چكيده به لاتين
In recent years, deep neural networks have been used for a wide range of tasks such as image classification, object detection and speech recognition. As the applications of deep neural networks are growing, their capacity and scale are also growing, which requires more processing and memory resources for inference and training such networks. For deep neural networks to work properly, they usually have to be trained with a large data set to adapt the networks to specific applications. Such training usually takes days, weeks or even longer and consumes a significant amount of energy. Therefore, there are high demands for accelerating the training process through developing new algorithms or specialized accelerator architectures. However, there are still not many accelerators for training deep neural networks and most of the existing accelerator architectures focus on inference.
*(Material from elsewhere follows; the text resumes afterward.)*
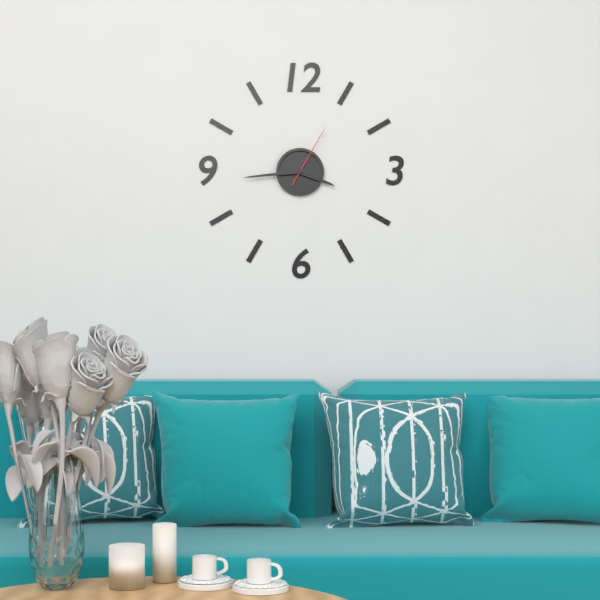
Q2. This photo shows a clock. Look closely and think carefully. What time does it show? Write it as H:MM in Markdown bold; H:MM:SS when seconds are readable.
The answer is **3:44:05**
The training process generally involves forward propagation, back propagation and weight update operations, which involve repetitive processing of these operations, which are mainly composed of addition and multiplication operations, which consume high memory and energy and create a challenge for hardware implementation. To address the challenges mentioned, recently, most of the efforts to reduce the processing workload and reduce the training time of neural networks are focused on approaches such as distributed training, data compression, and low-precision training.
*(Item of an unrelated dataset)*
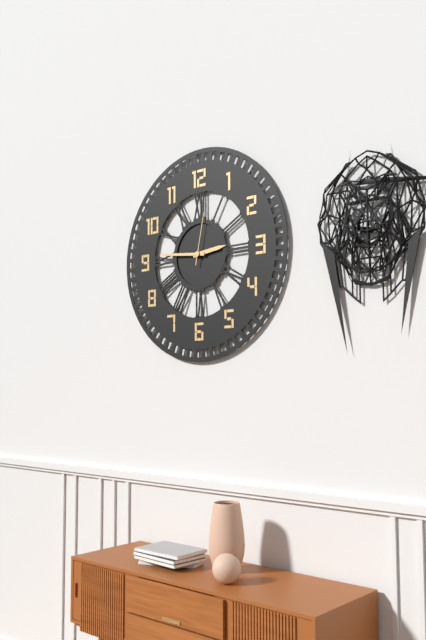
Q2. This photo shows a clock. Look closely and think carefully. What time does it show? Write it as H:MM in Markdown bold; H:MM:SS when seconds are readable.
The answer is **2:46:02**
In this research, we propose a new data-aware compression approach called S2NN to exploit sparsity and similarity in input vectors, weights and gradients in the training phase for different hardware accelerators of deep neural networks and propose a new accelerator architecture to implement data flow to reduce the irregularities created. To evaluate the performance of the proposed method, this method was tested on three deep neural networks. Our results show that the proposed method is 27.1× and 59.8× superior to the Eyeriss accelerator in terms of average performance and energy consumption, respectively. Also, it is 4.7×, 6.8×, 3.9× and 2.6× faster compared to accelerators that are aware of sparsity and similarity. It reduces the average energy consumption compared to them by 3.5×, 7.2×, 3.6× and 2.5×.